I got Domain: (5, infinity), Range (-infinity, infinity) and for Inverse: Domain(-infinity, infinity), Range:(5, infinity). When I checked my answer online though I got a different answer

Instead of negative infinity to infinity for range of function it says 0 to infinity but I'm confused why since domain of inverse is negative infinity to infinity

the range for sqrt of above is not negative

how do you get negative as range if theres no form of negation outside the sqrt

so its 0 to infinity

you know this already im sure

Oh I see

@clear glade theres another way to look at this, the inverse is reflection over y=x

ex

so if you need an image that will help

I see

but I thought range of the original function is the domain of the inverse

well here it swaps

i dont know that as a hard rule but there could be a simple counterexample that flew over my head

btw, the domain of the inverse isnt even correct

I see

?

well you see the inverse function, if you got that then you can tell me that the domain doesnt bother with -infinity

yet you included it

i guess u just looked at the result and thought, i can plug in negatives here

so for x^2+5 domain is not -infinity to infinity

yeah i peeped that, i just thought about reflecting over y=x

as the inverse of the function, no

but alone it is defined with negatives

oh right

it needs to be one to one

so if you include the negatives its no longer one to one

@clear glade

bc lets say it isnt one to one and you go backwards in reflecting, its not a function anymore

bc you know vert line

right

I understand now, thanks

how do I this one? a.) for example

For Inverse

I changed x and y and got to x=-2^y + 3 but not sure what do now

$x=-2^y + 3$

Waterblade:

well

you need to isolate y now

oh ok

so x -3 = -2^y now

now I think I have to do something with log right?

but I can't do log base -2 so not sure how to do this part

u dont have to

just move it to the other side

move what?

the -2^y

it's not (-2)^y

it's -2^y

so $x+2^y = 3$

Waterblade:

im confused

no!

multiplying both sides by -1 no bueno????

oh yea

does log base 2 (-x+ 3) = y look good

@clear glade 👍

Arigatou senpai

Roketto-senpai

why is this true?

I thought range would be positive 1 to infinity

since inverse has domain of 1 to infinity

no, the domain of the inverse is not (1, +∞)

Look at the transformation of the graph.

Oh I see

Suppose that cosx=−3/10 and that m is in the third quadrant. What is the value of tanx?

what did you try?

I found sinx by 1-cosx

then did sinx/cosx

Why is sin x found by 1-cos x?

idk if the answer should be positive or not since the answer is tan in the 3rd quadrant

my bad I meant squared

okay is sin positive?

yes

in the 3rd quadrant?

Yeah

oh I forgot that the sqrt is plus or minus

that would explain why my final answer is wrong

well ty for pointing out where I went wrong

Could someone help me with this, how would I convert this to a standard form.

type an equation?

> **Request 1**:
Answer these questions about the forum thread on inverse functions:
(a) What domain and range did the first poster get for the original function?
(b) What equation did the poster reach after switching x and y in the second problem?
(c) What value is given for cos x in the trigonometry question?
The thread and the entries that follow it are unrelated material.

> **Material provided**:
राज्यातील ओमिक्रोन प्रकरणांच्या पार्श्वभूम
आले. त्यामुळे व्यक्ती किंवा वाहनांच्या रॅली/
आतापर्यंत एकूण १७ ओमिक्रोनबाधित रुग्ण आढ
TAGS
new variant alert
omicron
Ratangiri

---

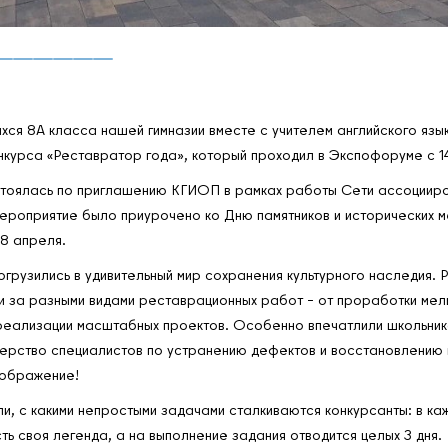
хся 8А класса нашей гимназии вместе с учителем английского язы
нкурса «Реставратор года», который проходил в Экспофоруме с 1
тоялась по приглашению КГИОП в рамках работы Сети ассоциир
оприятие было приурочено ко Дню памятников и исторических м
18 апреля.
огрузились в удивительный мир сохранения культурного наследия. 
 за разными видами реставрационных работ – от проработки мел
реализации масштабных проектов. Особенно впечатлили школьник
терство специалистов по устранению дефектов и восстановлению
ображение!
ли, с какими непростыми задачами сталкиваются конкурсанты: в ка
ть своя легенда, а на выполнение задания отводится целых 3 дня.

> **Request 2**:
Format the entry lines between the line holding "хся 8А класса" and the line holding "ть своя легенда, а", inclusive, as a JSON list of strings with one string per line. Leave out blank lines.

> **Task response 1**:
(a) Domain (5, infinity) and range (-infinity, infinity).
(b) x=-2^y + 3
(c) −3/10

> **Task response 2**:
[
  "хся 8А класса нашей гимназии вместе с учителем английского язы",
  "нкурса «Реставратор года», который проходил в Экспофоруме с 1",
  "тоялась по приглашению КГИОП в рамках работы Сети ассоциир",
  "оприятие было приурочено ко Дню памятников и исторических м",
  "18 апреля.",
  "огрузились в удивительный мир сохранения культурного наследия. ",
  " за разными видами реставрационных работ – от проработки мел",
  "реализации масштабных проектов. Особенно впечатлили школьник",
  "терство специалистов по устранению дефектов и восстановлению",
  "ображение!",
  "ли, с какими непростыми задачами сталкиваются конкурсанты: в ка",
  "ть своя легенда, а на выполнение задания отводится целых 3 дня."
]